WPSU

Sunday, September 5, 2010

A Man, a Plan, a Canalboat



Could the Cap'n be dreaming of a bigger boat?

While we were docked in Ottawa, Illinois, we had many boat visitors.  Reporters from two local papers (Ottawa Delivered  and The Times) dropped by,  along with a representative of local radio station WCMY; the mayor himself (Robert Eschbach); and assistant city engineer Arnie Bandstra.

Arnie is passionate about canal boats.  Recently, he rescued one.  Here she is, the Rosalie. What she is, WHERE she is, and how she came to be there makes quite an interesting story. 
 Ottawa citizens have a very good reason to take a keen interest in canal boats:  The town is located along the historic course of the Illinois and Michigan Canal.  

Back in the mid-19th century, the I and M was to this region what the Dragonfly's home waterway, the Erie Canal, was to upstate New York.  The 96-mile-long I and M supported westward expansion by connecting the Great Lakes with the Mississippi River.  Historians agree Chicago would not have become the great city it is today without the I and M as a transportation corridor.
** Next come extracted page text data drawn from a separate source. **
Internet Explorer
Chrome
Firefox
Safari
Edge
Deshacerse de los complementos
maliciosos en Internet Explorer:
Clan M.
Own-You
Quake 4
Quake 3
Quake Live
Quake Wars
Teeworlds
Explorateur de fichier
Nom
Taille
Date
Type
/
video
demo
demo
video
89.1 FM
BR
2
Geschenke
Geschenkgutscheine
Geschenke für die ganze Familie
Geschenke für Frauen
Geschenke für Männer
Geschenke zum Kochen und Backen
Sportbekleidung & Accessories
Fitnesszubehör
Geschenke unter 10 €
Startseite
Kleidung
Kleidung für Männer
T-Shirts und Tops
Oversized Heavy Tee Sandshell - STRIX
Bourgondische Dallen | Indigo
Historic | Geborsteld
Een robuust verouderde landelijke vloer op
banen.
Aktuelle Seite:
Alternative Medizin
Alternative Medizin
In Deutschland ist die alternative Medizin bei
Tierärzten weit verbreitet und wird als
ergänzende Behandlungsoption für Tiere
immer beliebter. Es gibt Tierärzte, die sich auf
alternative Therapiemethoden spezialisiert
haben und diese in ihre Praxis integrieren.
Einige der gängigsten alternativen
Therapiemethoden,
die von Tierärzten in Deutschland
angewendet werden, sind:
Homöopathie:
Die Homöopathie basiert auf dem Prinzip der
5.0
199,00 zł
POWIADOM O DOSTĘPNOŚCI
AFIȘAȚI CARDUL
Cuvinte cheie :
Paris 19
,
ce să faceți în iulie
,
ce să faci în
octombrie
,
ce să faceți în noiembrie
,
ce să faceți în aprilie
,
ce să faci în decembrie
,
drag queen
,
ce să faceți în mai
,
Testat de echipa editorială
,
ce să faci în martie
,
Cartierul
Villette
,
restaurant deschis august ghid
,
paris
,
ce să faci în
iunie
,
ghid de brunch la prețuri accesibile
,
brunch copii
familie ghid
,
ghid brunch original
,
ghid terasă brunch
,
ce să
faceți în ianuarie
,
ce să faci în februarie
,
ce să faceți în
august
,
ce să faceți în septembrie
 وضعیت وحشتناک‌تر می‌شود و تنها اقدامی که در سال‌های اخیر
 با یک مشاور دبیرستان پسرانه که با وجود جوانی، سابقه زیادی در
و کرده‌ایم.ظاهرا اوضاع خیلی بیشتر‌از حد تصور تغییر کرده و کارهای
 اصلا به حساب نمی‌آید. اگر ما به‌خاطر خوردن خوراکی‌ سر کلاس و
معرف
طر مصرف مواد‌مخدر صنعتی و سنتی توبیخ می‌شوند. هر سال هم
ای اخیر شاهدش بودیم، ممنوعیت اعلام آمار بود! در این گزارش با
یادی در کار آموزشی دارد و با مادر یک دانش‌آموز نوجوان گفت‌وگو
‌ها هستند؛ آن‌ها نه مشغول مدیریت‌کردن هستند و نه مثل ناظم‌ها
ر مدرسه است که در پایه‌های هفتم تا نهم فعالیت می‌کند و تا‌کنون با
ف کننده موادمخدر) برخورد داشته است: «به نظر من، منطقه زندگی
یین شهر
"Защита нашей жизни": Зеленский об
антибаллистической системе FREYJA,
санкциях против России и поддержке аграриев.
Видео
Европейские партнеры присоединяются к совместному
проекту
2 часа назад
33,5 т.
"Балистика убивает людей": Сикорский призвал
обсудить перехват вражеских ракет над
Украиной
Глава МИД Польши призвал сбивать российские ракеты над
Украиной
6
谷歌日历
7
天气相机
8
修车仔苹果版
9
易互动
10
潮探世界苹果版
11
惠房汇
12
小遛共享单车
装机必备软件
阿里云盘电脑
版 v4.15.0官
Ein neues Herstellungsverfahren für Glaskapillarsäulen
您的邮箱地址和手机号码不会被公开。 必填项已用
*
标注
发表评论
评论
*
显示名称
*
The canal is not as famous as the Erie, but local folks reasonably feel it deserves to be.   The state Department of Natural Resources,  the Canal Corridor Association,  and the National Parks Conservation Association have been involved in protecting and restoring historic canal structures.  

Our harbor hosts in Ottawa loaned us a 60-minute Ken Burns-style film about the creation of the canal. The filmmakers needed a canal boat as a prop, so . . .  they built one!  It floated just enough to shoot the film.
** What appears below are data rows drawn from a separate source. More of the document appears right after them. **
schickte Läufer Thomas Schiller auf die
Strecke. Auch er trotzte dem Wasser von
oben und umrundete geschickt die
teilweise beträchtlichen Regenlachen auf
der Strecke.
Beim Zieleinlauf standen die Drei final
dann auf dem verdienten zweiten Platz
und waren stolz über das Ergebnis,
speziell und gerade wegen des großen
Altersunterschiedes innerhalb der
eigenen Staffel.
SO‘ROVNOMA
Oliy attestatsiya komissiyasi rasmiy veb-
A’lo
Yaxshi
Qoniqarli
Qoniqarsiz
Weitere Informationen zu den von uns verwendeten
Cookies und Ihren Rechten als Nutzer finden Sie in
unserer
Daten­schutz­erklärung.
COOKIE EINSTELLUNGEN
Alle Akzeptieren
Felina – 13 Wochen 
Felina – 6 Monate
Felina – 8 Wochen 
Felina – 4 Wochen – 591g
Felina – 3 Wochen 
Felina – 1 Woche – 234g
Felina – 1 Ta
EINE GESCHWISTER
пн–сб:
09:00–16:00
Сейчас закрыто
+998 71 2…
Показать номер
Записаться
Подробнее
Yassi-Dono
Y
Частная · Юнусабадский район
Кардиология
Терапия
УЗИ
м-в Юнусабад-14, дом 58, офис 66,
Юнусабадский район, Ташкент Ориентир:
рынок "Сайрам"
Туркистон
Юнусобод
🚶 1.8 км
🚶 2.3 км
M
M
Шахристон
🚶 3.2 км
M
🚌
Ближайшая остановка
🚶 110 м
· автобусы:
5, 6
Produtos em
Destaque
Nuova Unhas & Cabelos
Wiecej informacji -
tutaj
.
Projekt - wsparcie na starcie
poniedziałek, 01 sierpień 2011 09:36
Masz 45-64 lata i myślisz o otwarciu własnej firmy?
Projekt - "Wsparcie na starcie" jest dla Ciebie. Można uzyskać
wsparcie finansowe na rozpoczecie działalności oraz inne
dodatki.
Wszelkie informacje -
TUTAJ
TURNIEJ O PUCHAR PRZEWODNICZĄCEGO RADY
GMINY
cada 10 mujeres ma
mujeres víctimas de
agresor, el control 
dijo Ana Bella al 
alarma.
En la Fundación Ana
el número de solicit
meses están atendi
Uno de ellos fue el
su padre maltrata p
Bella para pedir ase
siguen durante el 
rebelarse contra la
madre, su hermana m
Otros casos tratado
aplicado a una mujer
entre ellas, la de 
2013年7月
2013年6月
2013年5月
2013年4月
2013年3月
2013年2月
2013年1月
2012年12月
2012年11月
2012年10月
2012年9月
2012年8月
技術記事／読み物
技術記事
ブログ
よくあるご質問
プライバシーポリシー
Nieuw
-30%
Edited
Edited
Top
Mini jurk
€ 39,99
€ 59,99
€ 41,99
Then the boat went in storage, in a city maintenance shed. 
And then, that space in the shed was needed for something else.  The boat was headed for demolition. 

Arnie Bandstra, the assistant city engineer, had another idea.  He knew that right in the heart of downtown Ottawa--a stone's throw from the laundromat and a chain restaurant--was the last remaining canal tollbooth, a tiny white clapboard house perched on the edge of the former canal.  Why not place the canal boat by the tollhouse . . .  and develop the area as an educational resource for local schools?
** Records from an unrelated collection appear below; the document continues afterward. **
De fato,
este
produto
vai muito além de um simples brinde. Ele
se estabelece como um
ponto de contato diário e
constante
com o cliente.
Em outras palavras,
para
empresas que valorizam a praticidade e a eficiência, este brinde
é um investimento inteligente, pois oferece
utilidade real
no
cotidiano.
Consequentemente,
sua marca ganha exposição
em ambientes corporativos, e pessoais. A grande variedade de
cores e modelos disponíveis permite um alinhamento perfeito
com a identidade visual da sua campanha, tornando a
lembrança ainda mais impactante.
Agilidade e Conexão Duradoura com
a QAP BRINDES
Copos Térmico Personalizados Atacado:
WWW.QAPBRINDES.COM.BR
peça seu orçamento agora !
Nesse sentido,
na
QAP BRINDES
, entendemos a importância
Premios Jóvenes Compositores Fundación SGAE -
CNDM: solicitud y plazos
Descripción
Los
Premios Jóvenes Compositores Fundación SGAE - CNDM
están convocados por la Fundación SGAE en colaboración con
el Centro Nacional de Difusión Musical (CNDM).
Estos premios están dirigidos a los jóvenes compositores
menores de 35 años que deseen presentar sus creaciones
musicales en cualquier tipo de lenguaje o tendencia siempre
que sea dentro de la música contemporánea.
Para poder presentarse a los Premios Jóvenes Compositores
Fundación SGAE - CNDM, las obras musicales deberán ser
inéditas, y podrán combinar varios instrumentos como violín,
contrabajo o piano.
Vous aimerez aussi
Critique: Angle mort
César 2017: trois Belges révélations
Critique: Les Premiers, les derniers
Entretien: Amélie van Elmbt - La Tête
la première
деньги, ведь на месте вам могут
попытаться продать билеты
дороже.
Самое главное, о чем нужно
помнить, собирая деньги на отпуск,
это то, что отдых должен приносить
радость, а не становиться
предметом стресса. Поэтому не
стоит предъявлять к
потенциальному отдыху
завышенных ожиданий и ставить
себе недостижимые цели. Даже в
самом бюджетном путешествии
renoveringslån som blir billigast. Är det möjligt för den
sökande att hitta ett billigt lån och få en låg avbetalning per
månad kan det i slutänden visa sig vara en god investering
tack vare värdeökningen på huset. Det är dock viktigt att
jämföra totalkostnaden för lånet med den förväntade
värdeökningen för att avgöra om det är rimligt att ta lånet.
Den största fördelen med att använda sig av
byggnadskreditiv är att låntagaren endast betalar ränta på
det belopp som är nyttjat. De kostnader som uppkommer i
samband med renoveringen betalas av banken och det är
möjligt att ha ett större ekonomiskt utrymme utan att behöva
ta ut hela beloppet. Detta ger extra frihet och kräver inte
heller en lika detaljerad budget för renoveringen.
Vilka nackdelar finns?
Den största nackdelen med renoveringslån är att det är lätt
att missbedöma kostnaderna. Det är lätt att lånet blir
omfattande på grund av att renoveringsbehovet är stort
Arnie gave us a personal tour of the site.  On his own initiative,  he has fixed up the interior of the tollhouse with period artifacts--an old stove, a desk, a rocking chair.  An antique map shows the course of the canal through town, back in its heyday.

Right now the only water in the downtown
stretch of the canal is rainwater
Right now the canal boat Rosalie sits on bare metal struts, but Arnie has plans to camouflage them with tall river grasses. Meanwhile the town is considering “re-watering” this stretch of the canal, to make it a little oasis for canoeing and kayaking right in the heart of downtown. 

There’s also a delightful bike path along the entire course of the canal.  At the tollhouse we met a family from Ottawa--mom, dad, two young boys who are home-schooled--who were biking the length of the canal as a history project.   

We took our own bikes along the stretch of the canal that runs from Buffalo Run State Park to Ottawa Sunday morning. This bit of canal DOES contain water; it's like traveling back in time.  We marveled at the antique locks, made of carefully joined blocks of limestone.  The locks seemed tiny, about 20 feet across.  Quite a contrast to the massive locks, designed to accommodate big barges, that we've been negotiating for the last few days here on the Illinois River.

Continue down that canal just a few hundred yards . . .  and
there's the Illinois River.  We cruised past the other end
ON the river today!
We visited one other canal boat during our stay in Ottawa.  It was in the historic town of La Salle . . . where the I and M Canal joins the Illinois River.  

The canal boat docked there, the Volunteer, is a replica.  You can find her just above Lock 14.  This canal boat is fully functional, and you can take a ride on it!  

The source of propulsion uses no fossil fuels whatsover:  It’s a team of mules.   

1 comment:

  1. Note: Buffalo Rock State Park ... rock, not run. Good to see you at Starved Rock Marina last weekend.